• [Work item]: Continue the blog entry "Day 5: In sickness and in health" after its last sentence.

• [Study text]:
Sunday, October 12, 2014

10/11/2014. Day 5: In sickness and in health

I'm not sure if you call it irony, or if it's just an awareness of the passing of time and how it plays out in your life. Maybe it is just an awareness of the passing of events when you seem hypersensitive to important things in life. But my life, and my health converged this weekend. 

Anyway, We came to Seattle this weekend to celebrate the wedding of a dear friend to a wonderful, wonderful woman. Ironically, at the time my lymphnodes were beginning to swell and grow with cancer, we were on our way through the southwest and were stopping to see these friends at their new duty station. Unknown to us, the night before we had arrived, they had finally gotten engaged. We were some of the first people to get to celebrate with them on their new engagement. Over margaritas, red chili sauce and sopapillas, we toasted the joy of two fantastic people finding each other. I remember how happy I was that Jason had finally found love. We were so excited for them.

• [Extracted entries]:
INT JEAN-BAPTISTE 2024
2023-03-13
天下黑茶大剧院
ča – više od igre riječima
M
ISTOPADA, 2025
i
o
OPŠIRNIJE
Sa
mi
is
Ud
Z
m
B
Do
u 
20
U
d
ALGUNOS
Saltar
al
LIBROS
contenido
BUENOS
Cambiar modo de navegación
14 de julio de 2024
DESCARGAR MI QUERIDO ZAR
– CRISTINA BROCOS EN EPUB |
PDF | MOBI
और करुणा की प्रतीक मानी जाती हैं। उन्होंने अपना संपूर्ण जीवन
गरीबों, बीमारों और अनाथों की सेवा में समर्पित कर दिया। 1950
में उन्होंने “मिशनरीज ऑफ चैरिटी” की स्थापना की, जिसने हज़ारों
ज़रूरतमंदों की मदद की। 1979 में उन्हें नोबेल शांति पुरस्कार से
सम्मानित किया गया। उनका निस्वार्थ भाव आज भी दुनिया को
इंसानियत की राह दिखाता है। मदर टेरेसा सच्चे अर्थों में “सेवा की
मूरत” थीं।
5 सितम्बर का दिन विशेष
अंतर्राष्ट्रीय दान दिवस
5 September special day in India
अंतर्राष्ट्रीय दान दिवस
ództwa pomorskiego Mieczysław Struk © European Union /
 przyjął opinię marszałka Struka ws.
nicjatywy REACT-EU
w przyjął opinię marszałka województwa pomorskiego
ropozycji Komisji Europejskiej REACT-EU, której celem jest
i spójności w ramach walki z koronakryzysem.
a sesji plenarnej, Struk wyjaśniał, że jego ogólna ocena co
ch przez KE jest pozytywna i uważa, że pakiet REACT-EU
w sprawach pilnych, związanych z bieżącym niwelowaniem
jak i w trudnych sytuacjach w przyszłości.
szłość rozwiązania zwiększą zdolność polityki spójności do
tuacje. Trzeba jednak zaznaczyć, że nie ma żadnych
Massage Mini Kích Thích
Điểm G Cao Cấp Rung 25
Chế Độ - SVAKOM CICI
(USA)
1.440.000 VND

• [Response]:
As summer unfolded and I began to go through multiple tests to figure out what was wrong with me, we had continued to correspond with Jason and Sarah about their big day. We still had no clue there was cancer. No one really thought I had cancer, let alone me.  Keep in mind, overall, I still feel fine. 

I digress, I had told Treb long ago that when Jason finally tied the knot, we would be there. We bought our tickets and got the kids excited about attending their first wedding. Jason and Sarah had asked us to do one of the readings during the service and we were honored to be included in their day. I love to read the bible aloud out church. I can think of no better way to be a part of someone's wedding. 

Three days before we fly out for this great event, I found out about my cancer. I looked at Treb and told him I couldn't get in front of a group of people and read God's word. There was no way the words would come out without me crying. And at the end of the day, I didn't want Jason's wedding to be about me. I wanted it to be about their love. We called Jason to tell them we would still be there, but that Treb would speak for both of us.  My heart would be 100% there, if not my voice. Once again, I felt a certain amount of shame and guilt that I couldn't control myself, but I knew this was the right decision. I did not want this day to be about me or about cancer.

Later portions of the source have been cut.